> _DIRECTIONS FOR THIS TASK_
Render the lines below as a Markdown table with the columns "Row" and "Line", numbering each nonblank line in order and skipping blank ones. Omit the pictures from your answer.

> _THE INPUT_
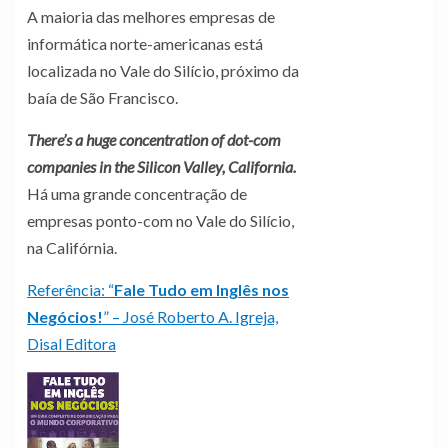
A maioria das melhores empresas de
informática norte-americanas está
localizada no Vale do Silício, próximo da
baía de São Francisco.
There’s a huge concentration of dot-com
companies in the Silicon Valley, California.
Há uma grande concentração de
empresas ponto-com no Vale do Silício,
na Califórnia.
Referência: “
Fale Tudo em Inglês nos
Negócios!
” – José Roberto A. Igreja,
Disal Editora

> _SOLUTION FOR THIS PROBLEM_
| Row | Line |
|---|---|
| 1 | A maioria das melhores empresas de |
| 2 | informática norte-americanas está |
| 3 | localizada no Vale do Silício, próximo da |
| 4 | baía de São Francisco. |
| 5 | There’s a huge concentration of dot-com |
| 6 | companies in the Silicon Valley, California. |
| 7 | Há uma grande concentração de |
| 8 | empresas ponto-com no Vale do Silício, |
| 9 | na Califórnia. |
| 10 | Referência: “ |
| 11 | Fale Tudo em Inglês nos |
| 12 | Negócios! |
| 13 | ” – José Roberto A. Igreja, |
| 14 | Disal Editora |